High-frequency p16INK4A promoter methylation is associated with histone methyltransferase SETDB1 expression in sporadic cutaneous melanoma

Epigenetic mechanisms participate in melanoma development and progression. The effect of histone modifications and their catalysing enzymes over euchromatic promoter DNA methylation in melanoma remains unclear.

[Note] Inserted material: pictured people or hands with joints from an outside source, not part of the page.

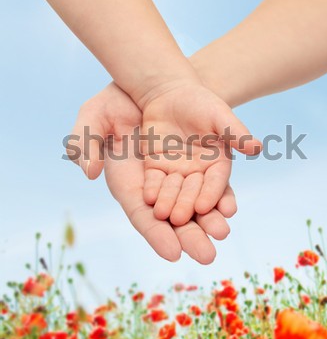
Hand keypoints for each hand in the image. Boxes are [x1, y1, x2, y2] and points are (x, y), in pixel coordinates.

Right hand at [67, 83, 235, 263]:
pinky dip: (219, 194)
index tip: (173, 253)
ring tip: (222, 231)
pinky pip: (210, 182)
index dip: (156, 234)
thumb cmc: (115, 100)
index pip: (142, 215)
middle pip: (173, 218)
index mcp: (129, 182)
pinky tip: (229, 206)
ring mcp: (178, 173)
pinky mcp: (198, 159)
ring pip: (195, 203)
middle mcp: (156, 184)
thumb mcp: (93, 116)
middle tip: (207, 255)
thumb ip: (85, 143)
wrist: (147, 82)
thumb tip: (89, 173)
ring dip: (209, 219)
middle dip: (190, 236)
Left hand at [141, 81, 261, 226]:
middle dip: (187, 205)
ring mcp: (176, 171)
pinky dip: (152, 189)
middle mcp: (198, 171)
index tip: (205, 207)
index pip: (216, 182)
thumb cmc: (201, 102)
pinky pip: (154, 180)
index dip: (211, 194)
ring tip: (162, 215)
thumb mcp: (219, 115)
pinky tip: (148, 198)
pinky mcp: (156, 166)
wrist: (171, 93)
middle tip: (180, 220)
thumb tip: (258, 148)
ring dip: (168, 203)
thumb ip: (236, 133)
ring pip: (173, 190)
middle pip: (193, 192)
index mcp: (218, 162)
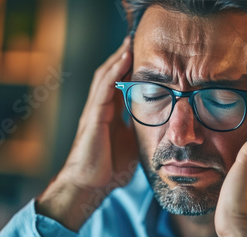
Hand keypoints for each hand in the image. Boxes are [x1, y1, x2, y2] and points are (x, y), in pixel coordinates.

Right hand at [37, 37, 137, 230]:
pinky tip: (124, 58)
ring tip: (130, 42)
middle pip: (110, 75)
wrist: (90, 186)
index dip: (128, 70)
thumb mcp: (130, 145)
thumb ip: (138, 130)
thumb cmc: (108, 168)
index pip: (118, 85)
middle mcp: (100, 109)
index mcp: (109, 115)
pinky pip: (104, 89)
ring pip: (105, 77)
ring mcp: (94, 111)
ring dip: (118, 58)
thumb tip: (156, 123)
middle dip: (122, 58)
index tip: (141, 56)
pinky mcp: (93, 117)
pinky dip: (114, 72)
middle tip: (134, 40)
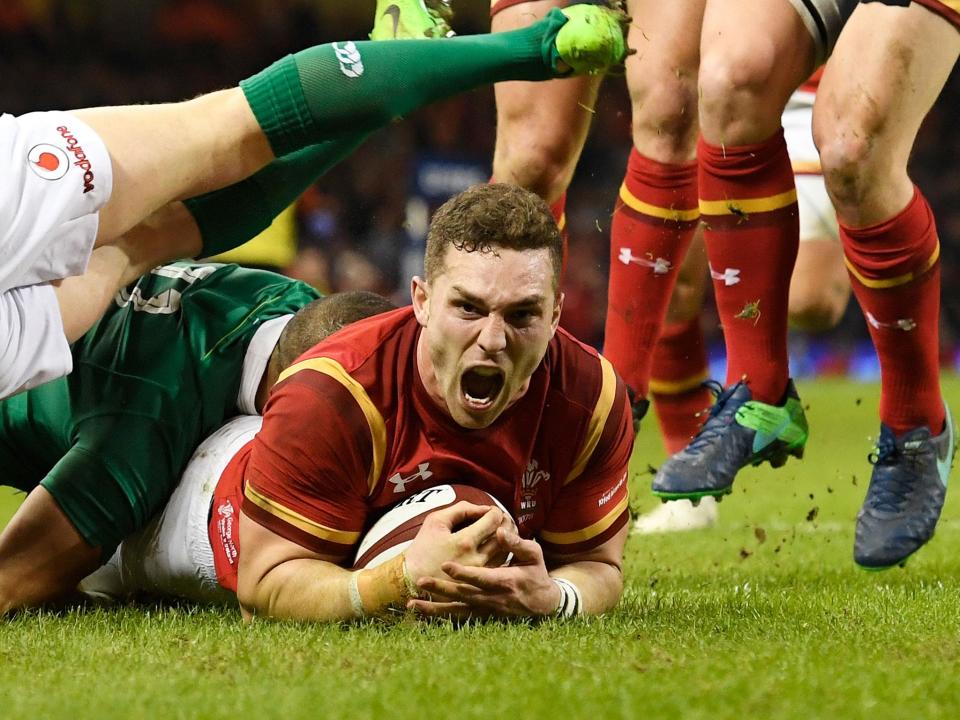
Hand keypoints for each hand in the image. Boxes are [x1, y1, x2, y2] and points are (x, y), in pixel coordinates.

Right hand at [403, 501, 505, 584]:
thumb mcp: (436, 521)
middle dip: (505, 523)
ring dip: (506, 538)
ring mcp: (481, 574)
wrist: (412, 580)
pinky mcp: (481, 583)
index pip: (494, 520)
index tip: (490, 511)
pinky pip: (500, 565)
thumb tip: (483, 508)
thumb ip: (461, 510)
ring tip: (499, 531)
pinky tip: (494, 547)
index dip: (495, 511)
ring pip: (506, 551)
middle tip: (499, 519)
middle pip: (505, 536)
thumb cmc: (422, 548)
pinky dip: (501, 553)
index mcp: (465, 541)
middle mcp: (478, 559)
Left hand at [407, 524, 561, 618]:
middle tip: (420, 581)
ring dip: (435, 608)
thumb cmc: (536, 573)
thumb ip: (516, 544)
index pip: (481, 578)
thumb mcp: (534, 554)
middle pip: (463, 595)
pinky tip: (422, 613)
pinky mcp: (481, 616)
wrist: (543, 603)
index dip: (463, 573)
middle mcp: (493, 599)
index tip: (446, 565)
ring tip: (413, 604)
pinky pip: (458, 618)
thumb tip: (500, 531)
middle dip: (441, 589)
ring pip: (457, 610)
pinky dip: (440, 617)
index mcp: (505, 582)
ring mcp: (486, 610)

This study investigated the potential association of p16INK4A promoter methylation with histone methyltransferase SETDB1 expression in Greek patients with sporadic melanoma and their correlation with clinicopathological characteristics. Promoter methylation was detected by methylation-specific PCR in 100 peripheral blood samples and 58 melanoma tissues from the same patients. Cell proliferation (Ki-67 index), p16INK4A and SETDB1 expression were evaluated by immunohistochemistry. High-frequency promoter methylation (25.86%) was observed in tissue samples and correlated with increased cell proliferation (P = 0.0514). p16INK4A promoter methylation was higher in vertical growth-phase (60%) melanomas than in radial (40%, P = 0.063) and those displaying epidermal involvement (P = 0.046). Importantly, p16INK4A methylation correlated with increased melanoma thickness according to Breslow index (P = 0.0495) and marginally with increased Clark level (I/II vs III/IV/V, P = 0.070). Low (1–30%) p16INK4A expression was detected at the majority (19 of 54) of melanoma cases (35.19%), being marginally correlated with tumor lymphocytic infiltration (P = 0.078). SETDB1 nuclear immunoreactivity was observed in 47 of 57 (82.46%) cases, whereas 27 of 57 (47.37%) showed cytoplasmic immunoexpression. Cytoplasmic SETDB1 expression correlated with higher frequency of p16INK4A methylation and p16INK4A expression (P = 0.033, P = 0.011, respectively). Increased nuclear SETDB1 levels were associated with higher mitotic count (0–5/mm2 vs >5/mm2, P = 0.0869), advanced Clark level (III-V, P = 0.0380), epidermal involvement (P = 0.0331) and the non-chronic sun exposure-associated melanoma type (P = 0.0664). Our data demonstrate for the first time the association of histone methyltransferase SETDB1 with frequent methylation of the euchromatic p16INK4A promoter and several prognostic parameters in melanomas.